Dieses Kapitel hat 468 Wörter. Diese zu lesen dauert so lange, wie eine Tube Zahnpasta in einer langen Linie auf dem Badezimmerboden auszudrücken.

Anton war sechs. Er besaß 67 Spielzeugautos, 19 Kuscheltiere, sieben komplette und zwei halbe Paare blaue Socken, eine Mama und jede Menge Zeit. Allerdings hatte er keine Ahnung, warum er sie hatte. Also die Zeit, nicht die Mama, die Socken, die Kuscheltiere oder die Autos. Antons Zeit war einfach da. Er hatte sie nicht auf der Straße gefunden, so wie neulich den kleinen, silbernen Schraubenschlüssel, den er seitdem in seiner Schatzkiste aufbewahrte. Er hatte die Zeit nicht gespart, so wie er es mit einem kleinen Teil seines Taschengeldes machte. Sie war ihm nicht zugelaufen wie ein kleiner Hund, und Anton hatte erst recht niemandem Zeit weggenommen. Zumindest nicht absichtlich. Anton wusste ja, was sich gehörte. Und das gehörte auf keinen Fall dazu.

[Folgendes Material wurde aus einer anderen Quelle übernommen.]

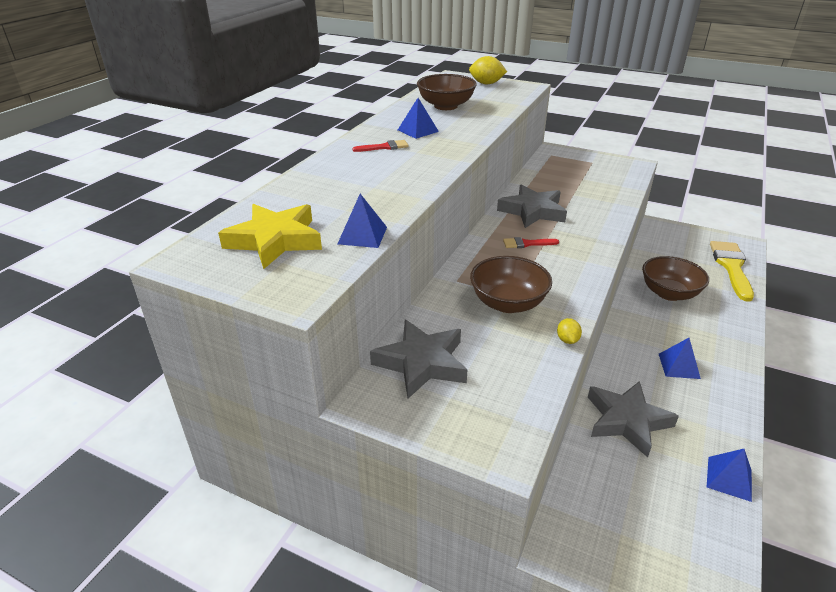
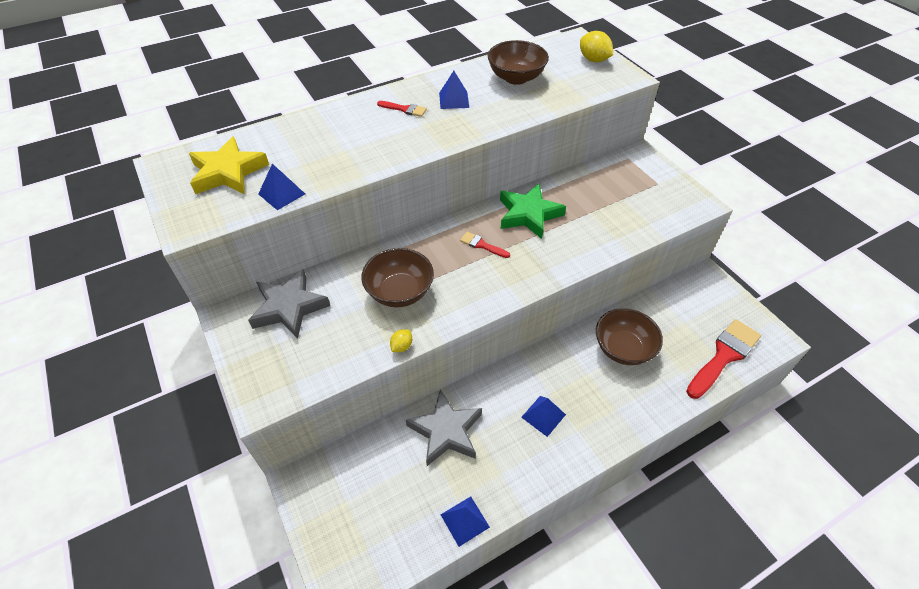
camera: 35 degrees right, 15 degrees up
grey star [497,184,567,228] -> green star [500,184,566,239]
yellow brush [710,241,754,302] -> red brush [686,319,761,399]

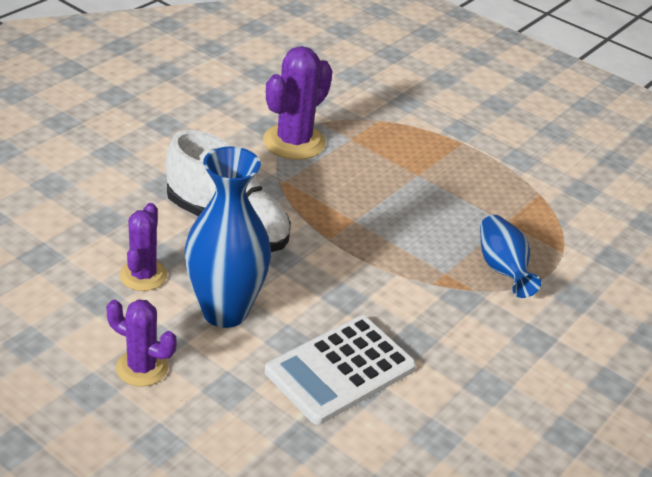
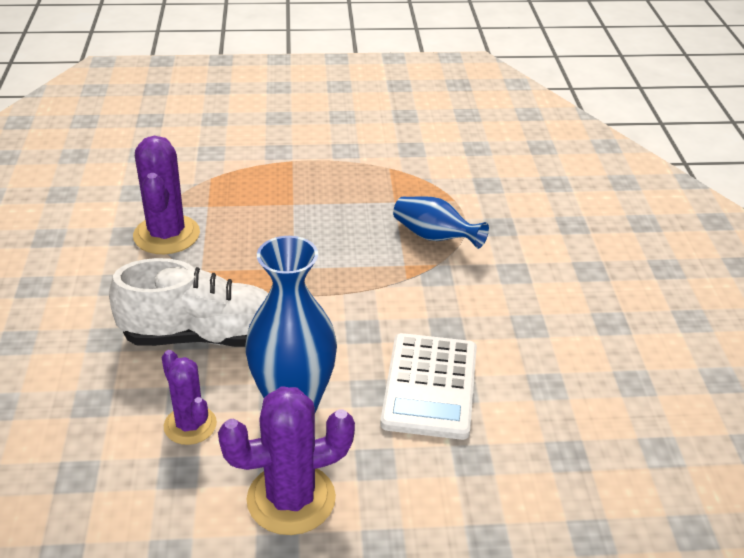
camera: 40 degrees left, 0 degrees up
purple cactus [106,299,177,387] -> purple cactus [218,386,355,535], size x1.57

Anton wusste sehr viel. Für einen Sechsjährigen. Antons Mutter wusste sehr wenig. Für eine Dreißigjährige, fand er. Denn warum stellte sie ihm sonst ständig irgendwelche Fragen?

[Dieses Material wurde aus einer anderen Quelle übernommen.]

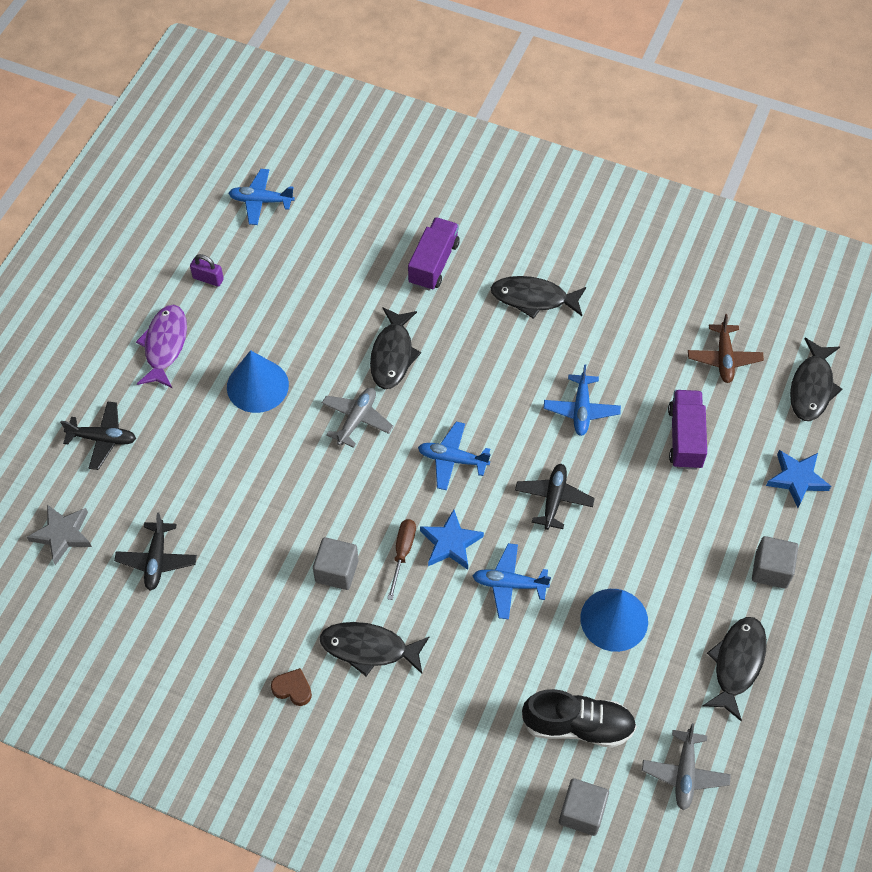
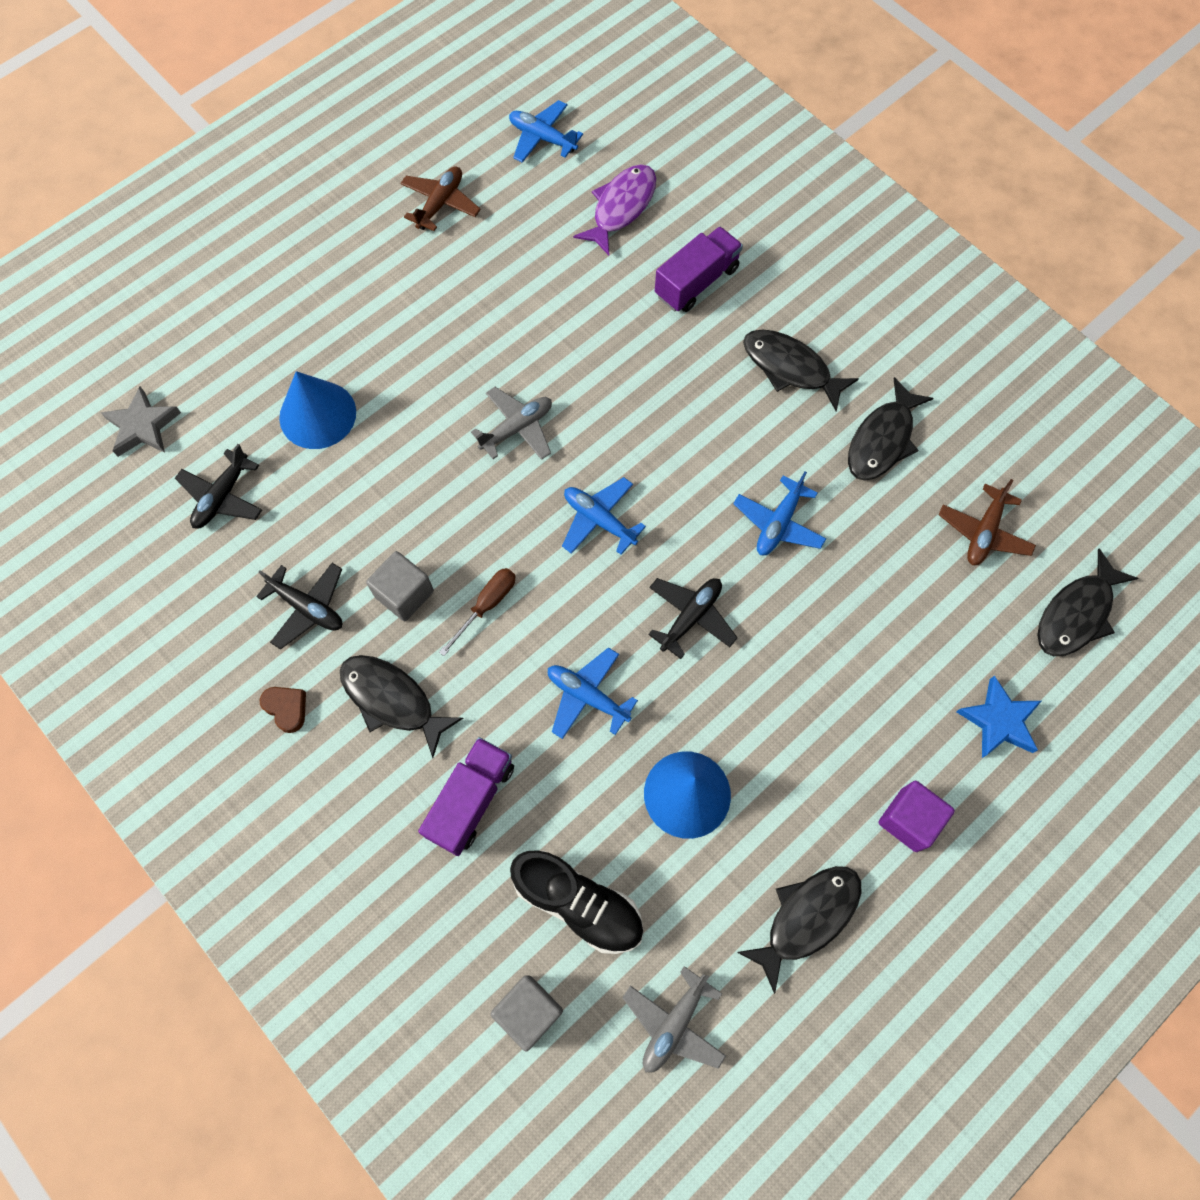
camera: 25 degrees right, 10 degrees up
black plane [60,402,136,470] -> black plane moved to [256,563,342,650]
purple fish [136,305,187,388] -> purple fish moved to [573,164,656,255]
purple padlock [190,254,224,287] -> brown plane [400,166,481,231]
blue cone [227,350,289,413] -> blue cone moved to [279,371,356,449]
black fish [370,307,421,389] -> black fish moved to [848,377,934,481]
blue star [420,510,484,570] -> none
purple truck [668,390,707,470] -> purple truck moved to [418,737,514,856]
grey cube [752,536,798,589] -> purple cube [878,781,955,852]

Morgens vor der Schule zum Beispiel fragte Mama oft: »Anton, warum bist du noch nicht angezogen?« Abends fragte sie dann: »Anton, warum bist du noch nicht ausgezogen?«

Nach dem Spielen und vor dem Essen (und auch sonst ein paarmal am Tag) fragte Mama: »Anton, hast du dir die Hände gewaschen?« Und Anton antwortete dann entweder »Nein, vergessen!« oder »Ja, aber nur eine!«.

Auf längeren Autofahrten fragte Mama mindestens zehnmal: »Anton, musst du mal?« Anton antwortete dann neunmal: »Nei-hein!« Bei der zehnten Wiederholung nickte er aber meistens, statt zu antworten, weil er die Luft anhielt – so dringend musste er dann.

Mama kannte das schon. Sie hielt dann immer schnell an. Anton sprang aus dem Auto und verschwand hinter einem Baum, Busch oder Müllcontainer. Wenn er zurückkam, hätte er wieder antworten können. Wenn Mama etwas gefragt hätte. Tat sie aber nicht. Sie schwieg dann. Oder zog die linke Augenbraue hoch. Manchmal machte sie auch beides gleichzeitig.

Die Frage, die Mama am häufigsten stellte, war: »Himmel, wo ist nur schon wieder die Zeit geblieben?« Sie stellte diese Frage ständig, immer und überall. Im Supermarkt an der Kasse. Im Treppenhaus. In der Umkleidekabine. An der roten Ampel in der Schlüterstraße. Sogar beim Zahnarzt, mit dem Spuckeabsauger im Mund. Sie schaute auf ihre Armbanduhr und fragte: »Himmel, wo ist nur schon wieder die Zeit geblieben?«

Anton fand das fast ein wenig peinlich. Warum wusste Mama das nicht?

In ihrem Alter!

Dabei sollte man doch immer gut auf seine Sachen aufpassen, sagte Mama ihm ständig – aber besser als er machte sie es auch nicht. Sonst hätte sie ja nicht so oft fragen müssen, wo ihre Zeit geblieben war.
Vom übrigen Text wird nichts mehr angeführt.